MA-INF 4335 Lab AI Alignment

Content

Through tutorials and a final project, you will gain hands-on experience in AI alignment techniques and have this chance to apply this knowledge to various interesting projects. Students will collaborate in small teams (a group of 3-4 students) and implement small research projects over the course of the term, advised by a researcher from the
CAISA lab. Students will learn to reproduce important results from the field, study the scientific literature, generate and implement their own research ideas, and present their results as a presentation and as a paper.

As AI systems such as Large Language Models become increasingly capable and start to be used in high-stakes scenarios, ensuring that they act safely is gaining importance. The research field of AI alignment studies methods to align the behavior and values of AI systems with the user and broader society in a robust, scalable, and interpretable way.

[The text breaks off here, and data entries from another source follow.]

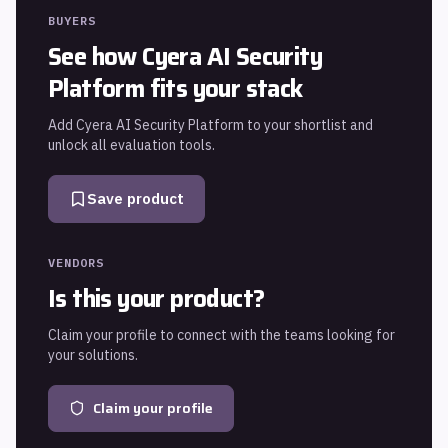
BUYERS
See how
Cyera AI Security
Platform
fits your stack
Add
Cyera AI Security Platform
to your shortlist and
unlock all evaluation tools.
Save product
VENDORS
Is this your product?
Claim your profile to connect with the teams looking for
your solutions.
Claim your profile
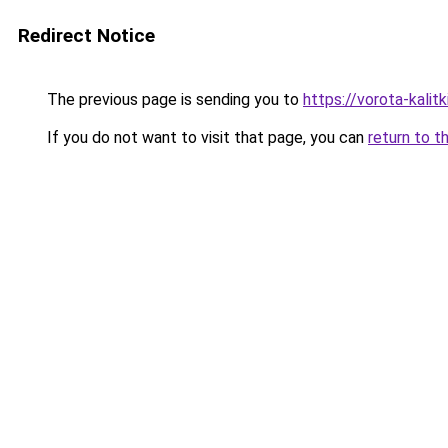
Redirect Notice
The previous page is sending you to
https://vorota-kali
If you do not want to visit that page, you can
return to t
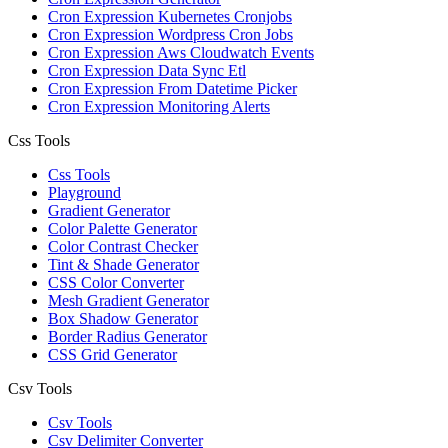
Cron Expression Kubernetes Cronjobs
Cron Expression Wordpress Cron Jobs
Cron Expression Aws Cloudwatch Events
Cron Expression Data Sync Etl
Cron Expression From Datetime Picker
Cron Expression Monitoring Alerts
Css Tools
Css Tools
Playground
Gradient Generator
Color Palette Generator
Color Contrast Checker
Tint & Shade Generator
CSS Color Converter
Mesh Gradient Generator
Box Shadow Generator
Border Radius Generator
CSS Grid Generator
Csv Tools
Csv Tools
Csv Delimiter Converter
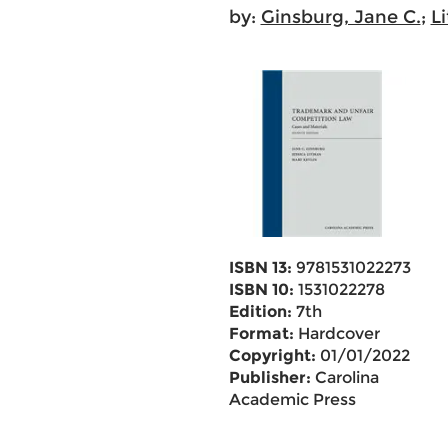
by:
Ginsburg, Jane C.
;
L
ISBN 13:
9781531022273
ISBN 10:
1531022278
Edition:
7th
Format:
Hardcover
Copyright:
01/01/2022
Publisher:
Carolina
Academic Press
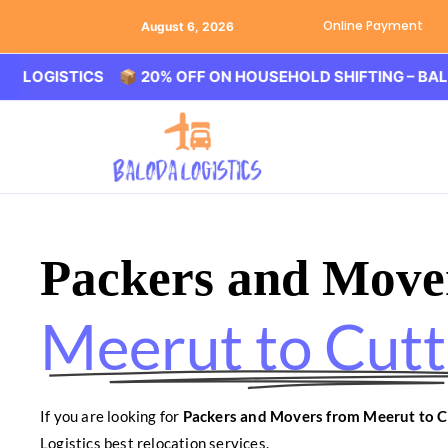
Online Payment
August 6, 2026
STICS 📦 20% OFF ON HOUSEHOLD SHIFTING – BALODA LO
Packers and Move
Meerut to Cut
If you are looking for
Packers and Movers from Meerut to C
Logistics best relocation services.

The aim of this course is to explore cutting-edge research, insights, and trends in the field of AI alignment.

Schedule

• Week 0: Organization meeting
• Week 1-5: Lectures and programming exercises
• Week 6: Presentation of project ideas
• Week 12: midterm presentation of results
• Final presentation
• Student paper
Concrete research topics are 1) value alignment, 2) emergent misalignment, 3) scalable oversight, and 4) mechanistic
interpretability, among others.

Prerequisites

One of the following courses is recommended:
• MA-INF 4115 - Introduction to Natural Language Processing,
• MA-INF 4235 - Reinforcement Learning,
• MA-INF 4204 - Technical Neural Nets.

Seminar work

Oral presentation, written report 

Literature

• Hendrycks, Dan: Introduction to AI Safety, Ethics, and Society.
• Ouyang, Long et al.: Training language models to follow instructions with human feedback.
• Bowman, Sam et al.: Measuring Progress on Scalable Oversight for Large Language Models.
• Li, Nathaniel et al.: Measuring and Reducing Malicious Use With Unlearning.
• Bricken, Trenton et al.: Towards monosemanticity: Decomposing language models with dictionary learning.